#### LISTED RECORDS

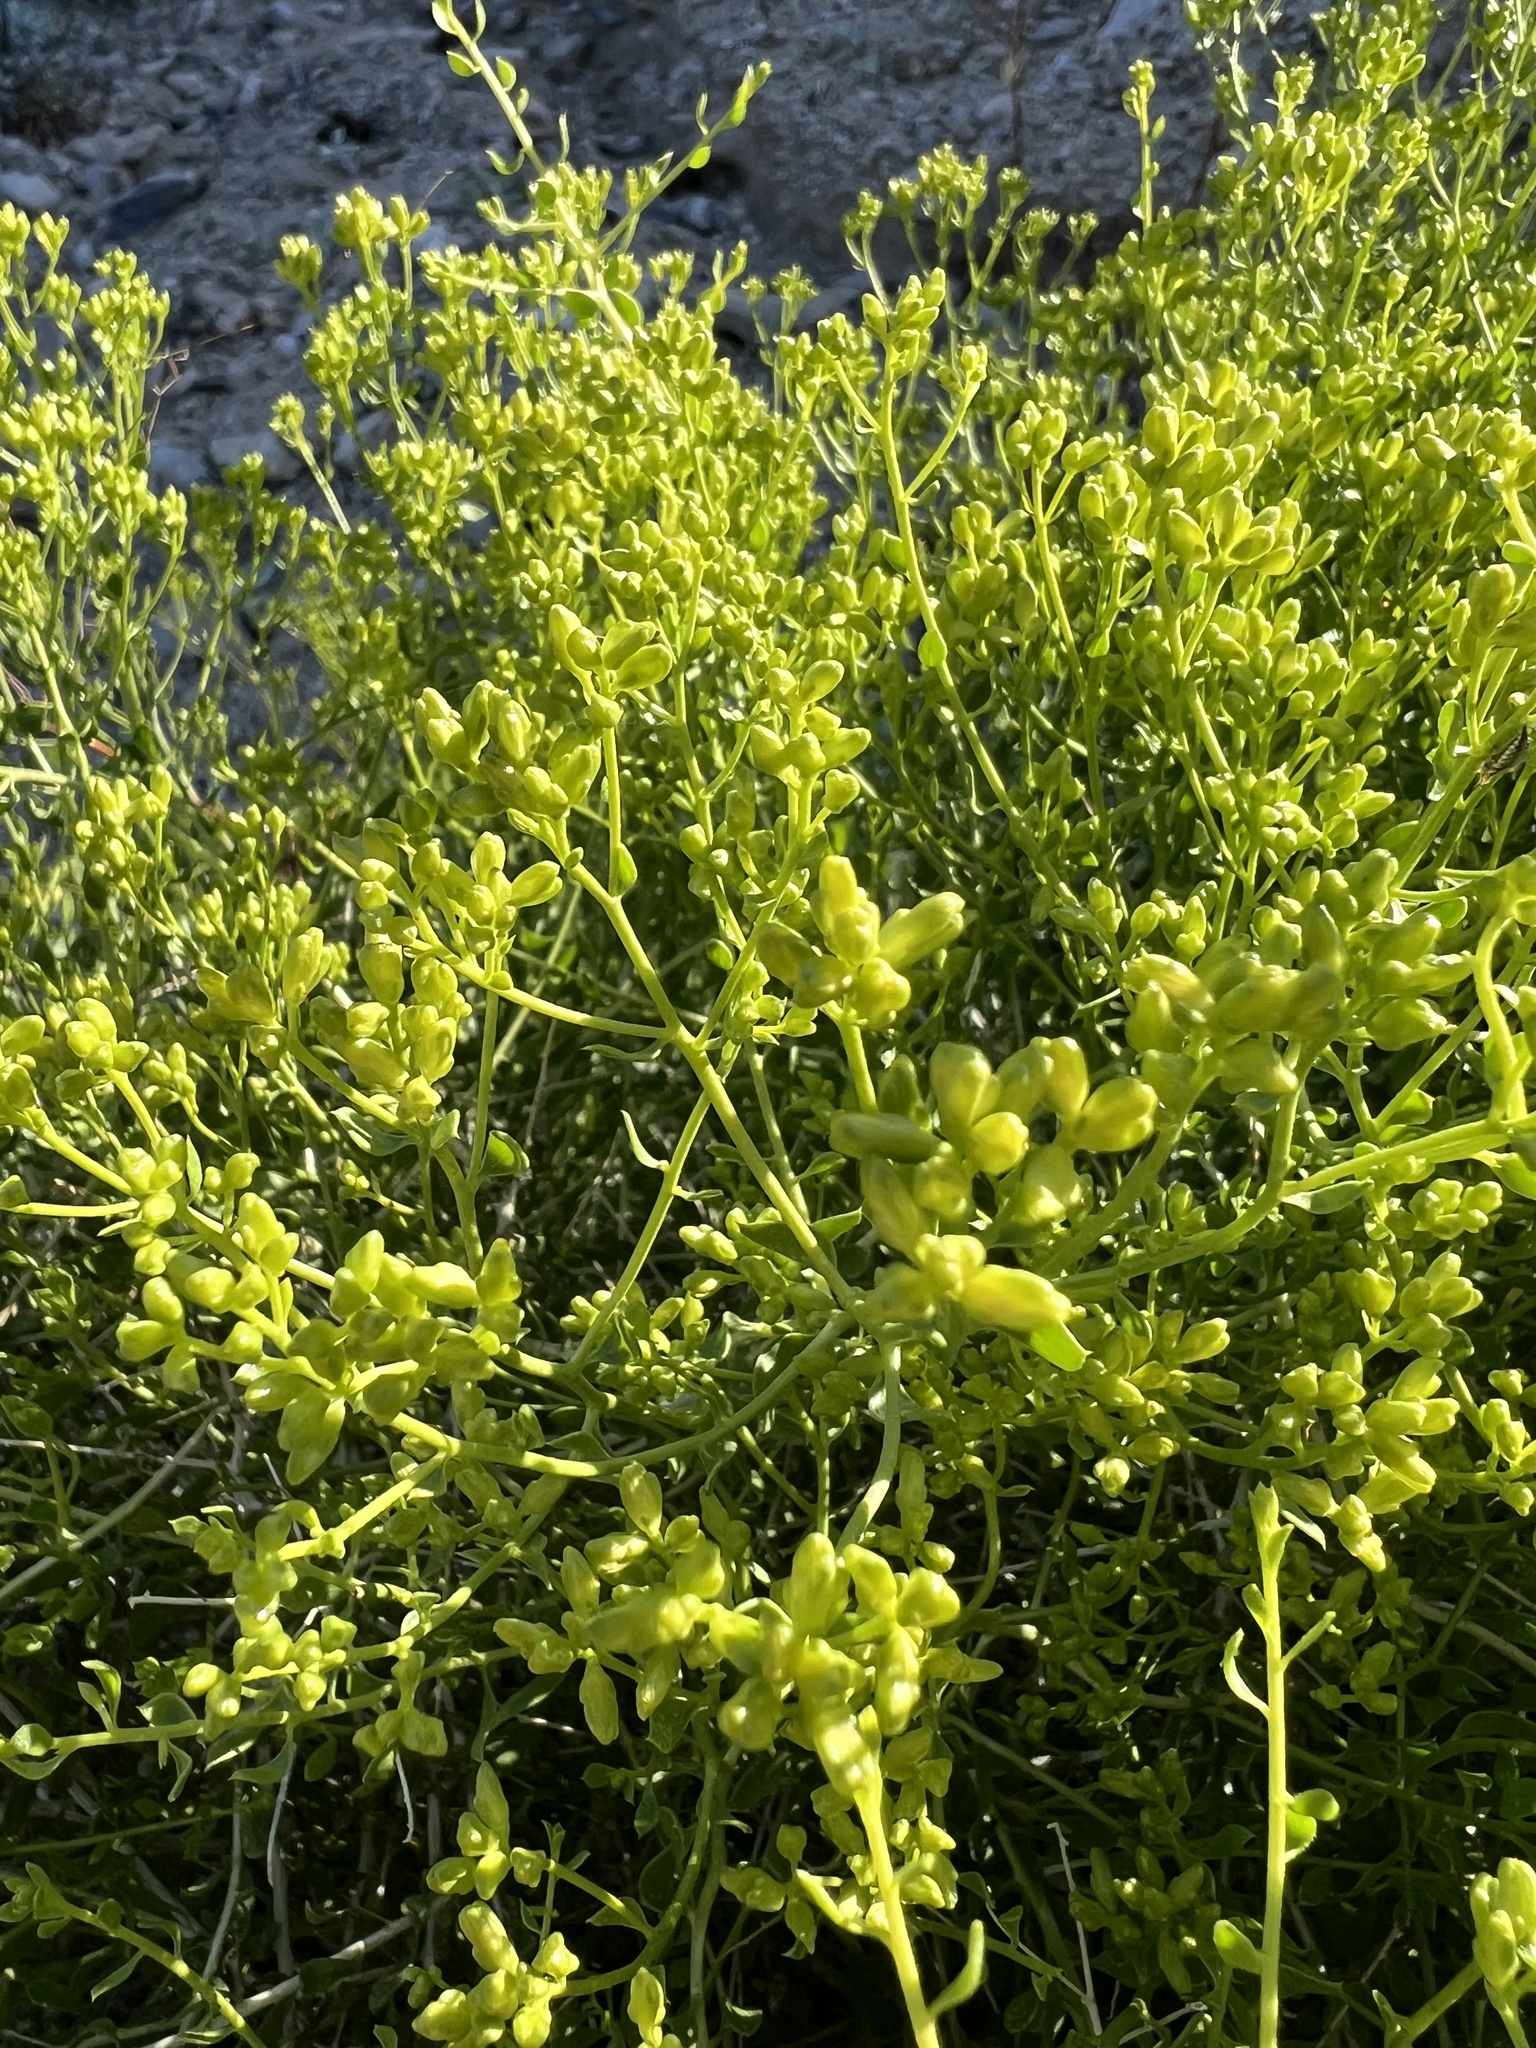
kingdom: Plantae
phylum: Tracheophyta
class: Magnoliopsida
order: Asterales
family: Asteraceae
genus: Amphipappus
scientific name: Amphipappus fremontii
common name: Fremont's chaffbush
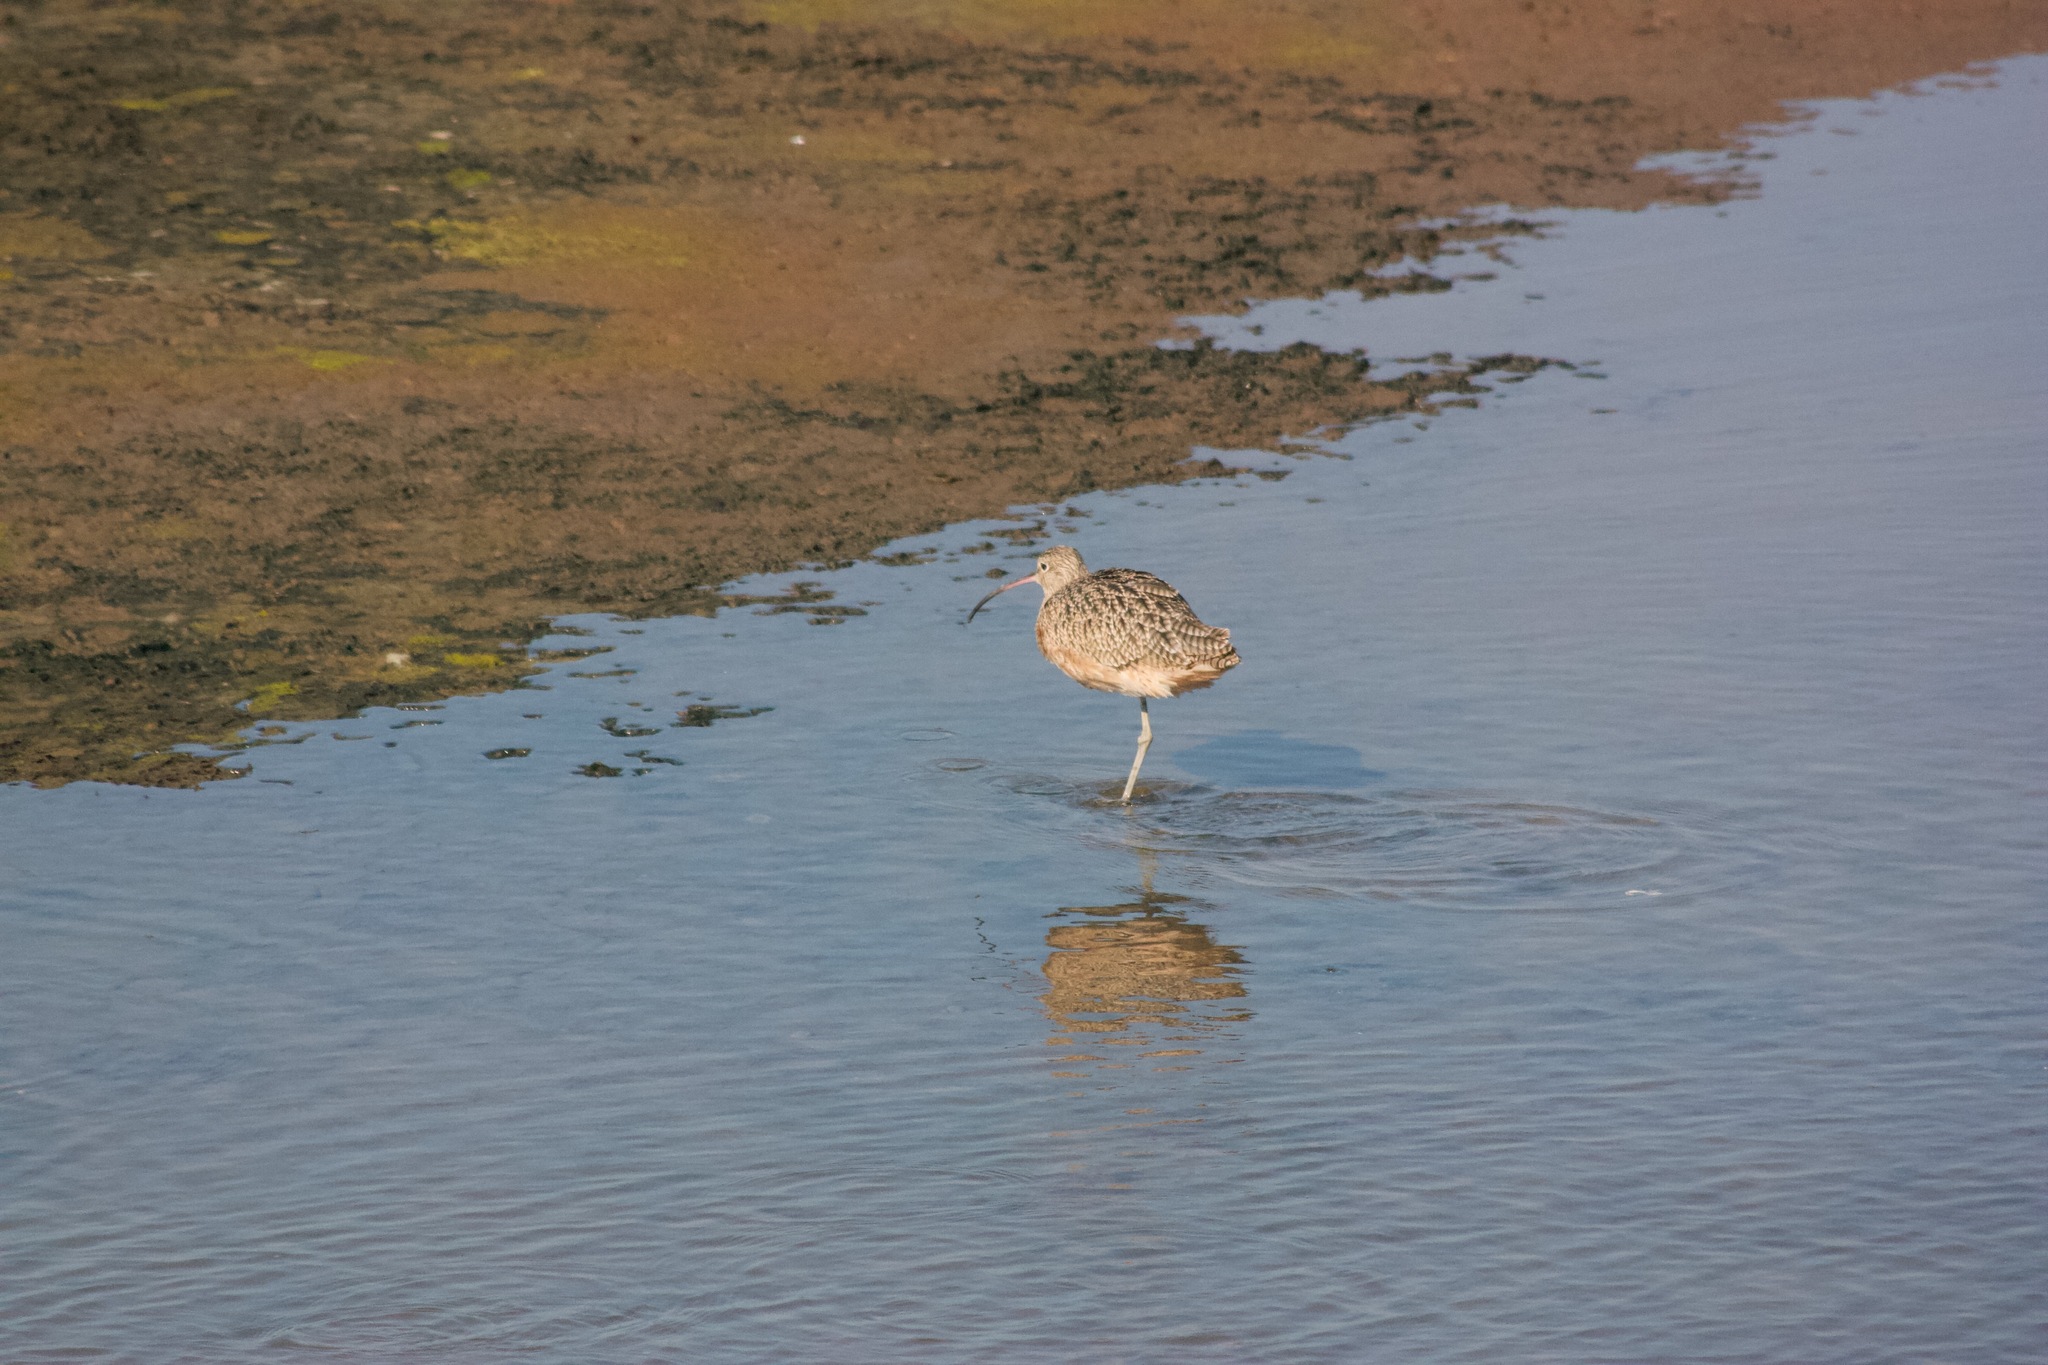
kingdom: Animalia
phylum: Chordata
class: Aves
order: Charadriiformes
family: Scolopacidae
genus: Numenius
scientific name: Numenius americanus
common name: Long-billed curlew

########

Lay out every line of the data above as a Markdown table with the columns "Row" and "Text," numbering the rows and leaving out blank lines. Keep the pictures out of the table.

| Row | Text |
|---|---|
| 1 | kingdom: Plantae |
| 2 | phylum: Tracheophyta |
| 3 | class: Magnoliopsida |
| 4 | order: Asterales |
| 5 | family: Asteraceae |
| 6 | genus: Amphipappus |
| 7 | scientific name: Amphipappus fremontii |
| 8 | common name: Fremont's chaffbush |
| 9 | kingdom: Animalia |
| 10 | phylum: Chordata |
| 11 | class: Aves |
| 12 | order: Charadriiformes |
| 13 | family: Scolopacidae |
| 14 | genus: Numenius |
| 15 | scientific name: Numenius americanus |
| 16 | common name: Long-billed curlew |